Lothar. napisał/a
Dzień dobry Michalino >;) A ja sobie bardzo cenię owe "zaniedbania wychowawcze" dłużej to trwało ale dało inną jakość i możliwość samodzielnej autokorekty. Łącznie ze zmianą systemu myślenia. Jak się nauczyłem "zatrzymywać wewnętrzny dialog" to poszedłem dalej. Zatrzymałem zupełnie i uruchomiłem na własnych zasadach. Coś jak w zakonach kontemplacyjnych, ale poza religiami i wpływem mistrza. Trochę strach ale się udało, żadnych obcych ani przemyconych treści, cisza i spokój >;)
Wojtek,a ilu takich znasz jak Ty?
Jesteś jednym z niewielu ktorym udają sie takie rzeczy.
Większość pojęcia nie ma,ze może zrobić jakąś autokorektę(sa nawet tacy ktorzy nie wiedzą co to autokorekta;)).
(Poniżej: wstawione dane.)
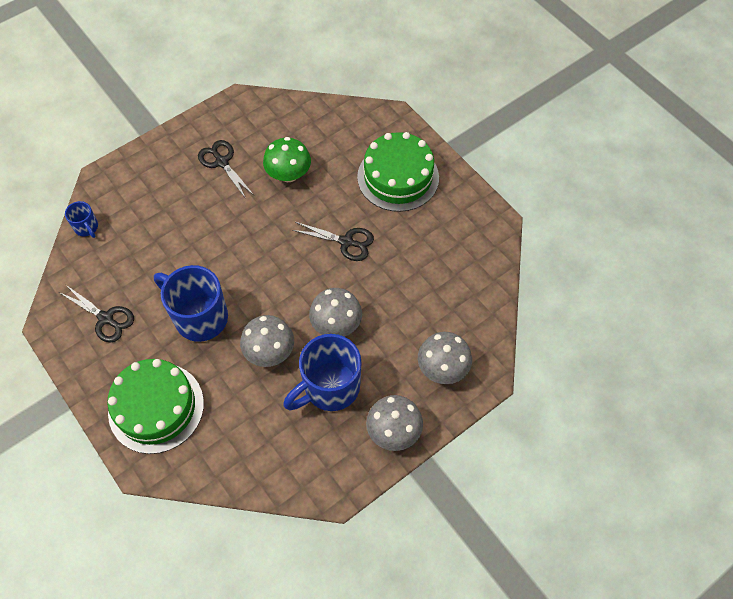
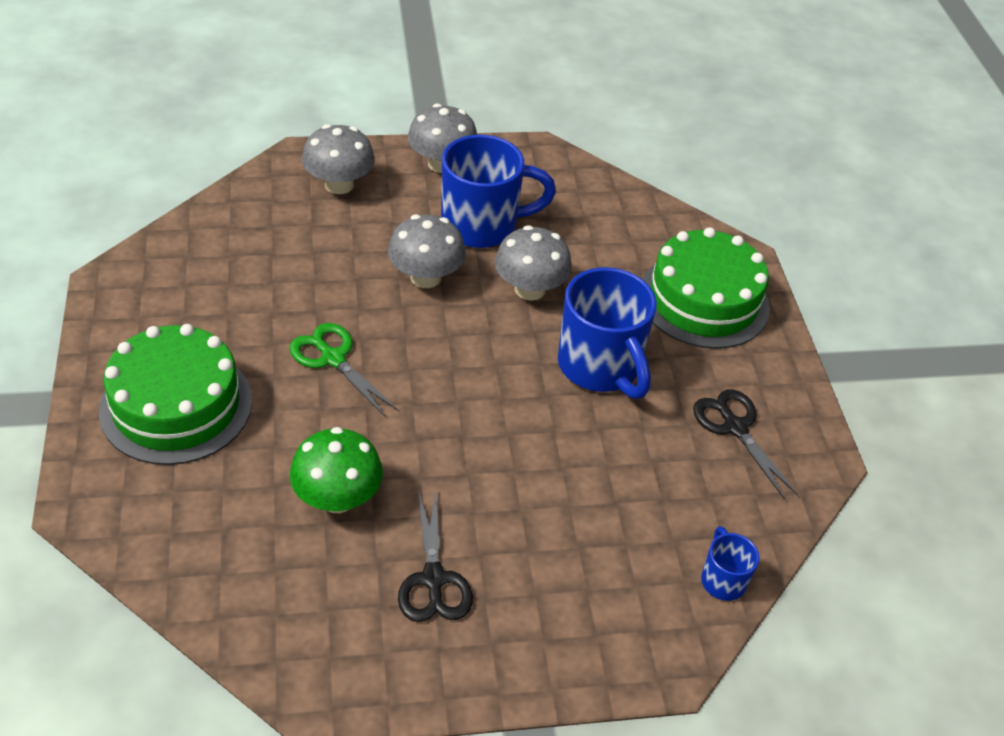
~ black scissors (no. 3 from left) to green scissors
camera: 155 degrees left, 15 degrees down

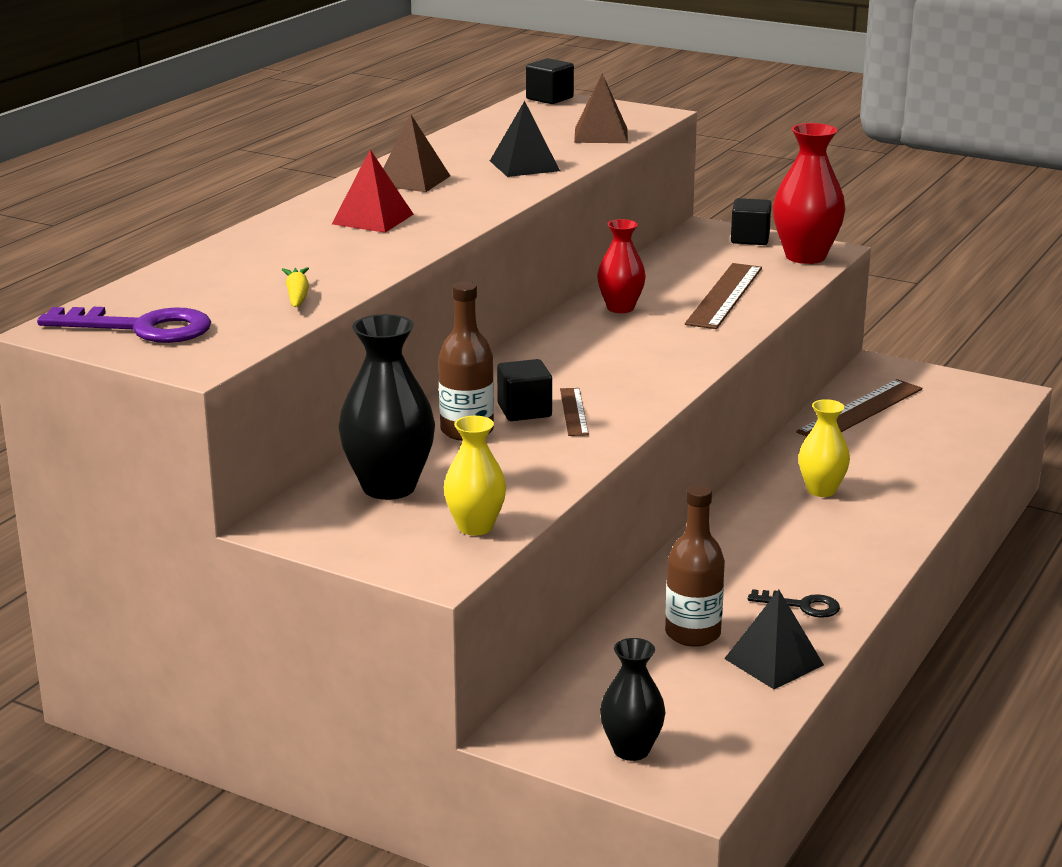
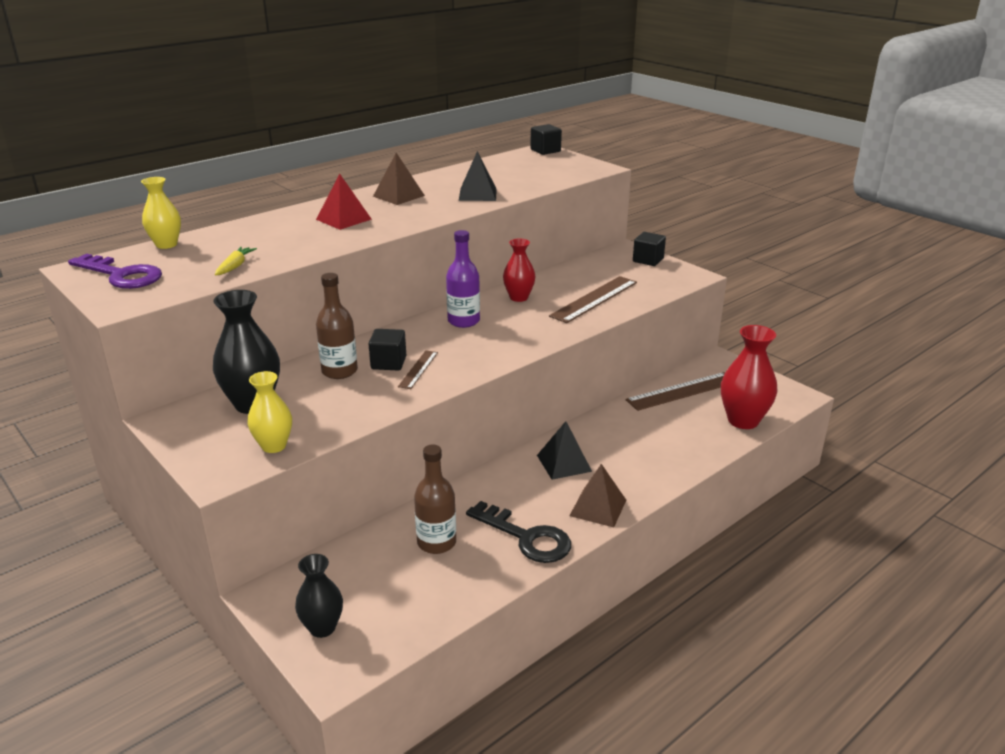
+ purple bottle
~ brown pyramid (no. 2 from left)
~ black pyramid (no. 2 from left)
~ red vase (no. 2 from left)
~ yellow vase (no. 2 from left in the first image) to yellow vase (no. 1 from left)
~ black key x1.80
camera: 20 degrees right, 5 degrees up

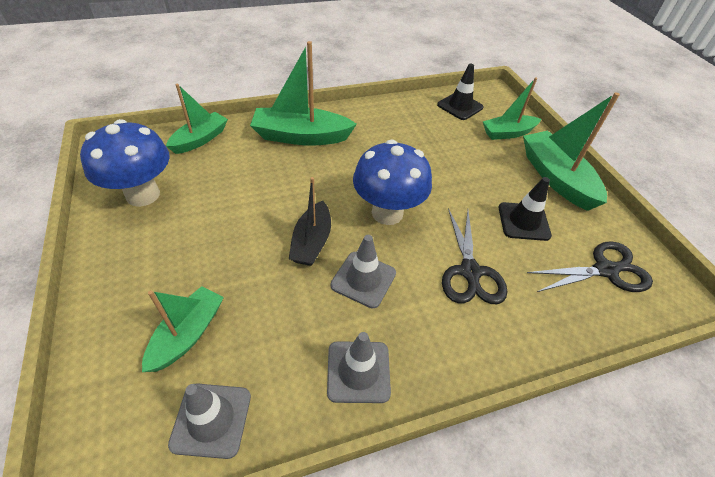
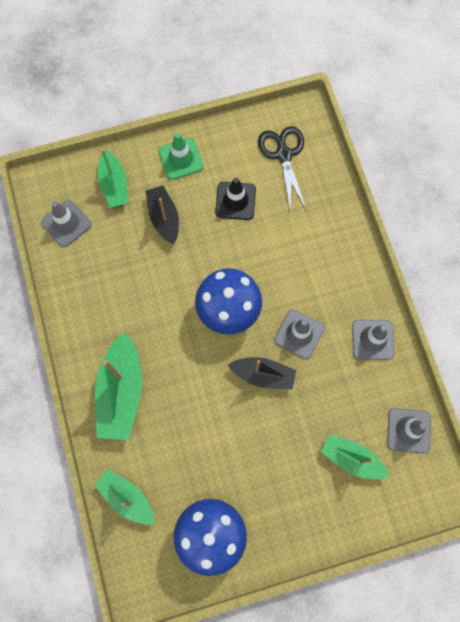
- black scissors (no. 1 from left)
+ black boat (no. 1 from left)
~ green boat (no. 5 from left) to green traffic cone
~ black traffic cone (no. 1 from left) to grey traffic cone (no. 1 from left)
camera: 85 degrees left, 25 degrees up

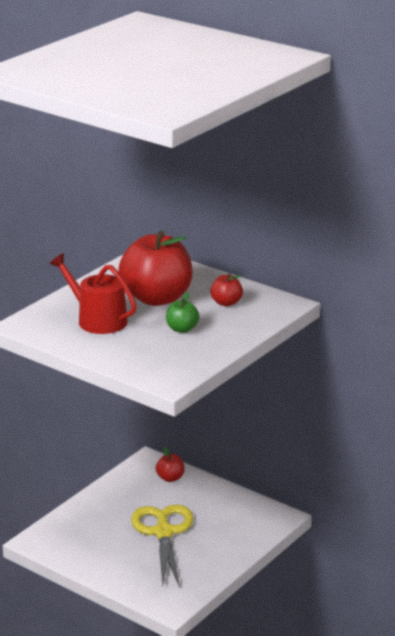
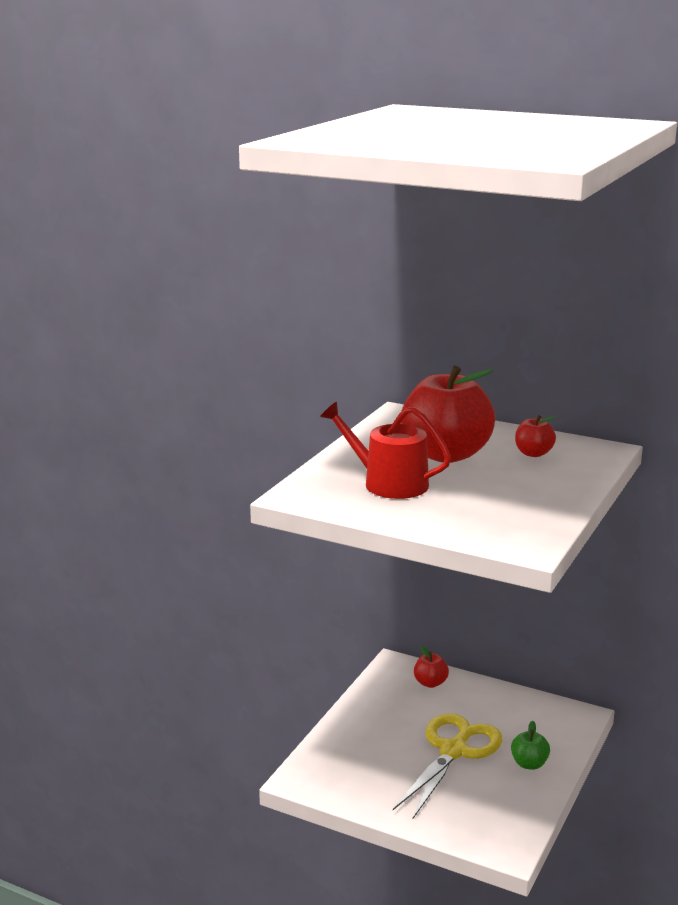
~ green apple
~ yellow scissors 45 degrees clockwise
camera: 10 degrees left, 5 degrees down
Większości dzieciom tak wychowywanym zostaje trauma,niektorzy stają się socjopatyczni i uwierz,że jakis tam spokój ducha i samorozwój to oni maja w głębokim poważaniu;)
Tobie może coś dało ale jestes wybrańcem który coś z lekcji zrozumial,reszta idzie na zatracenie.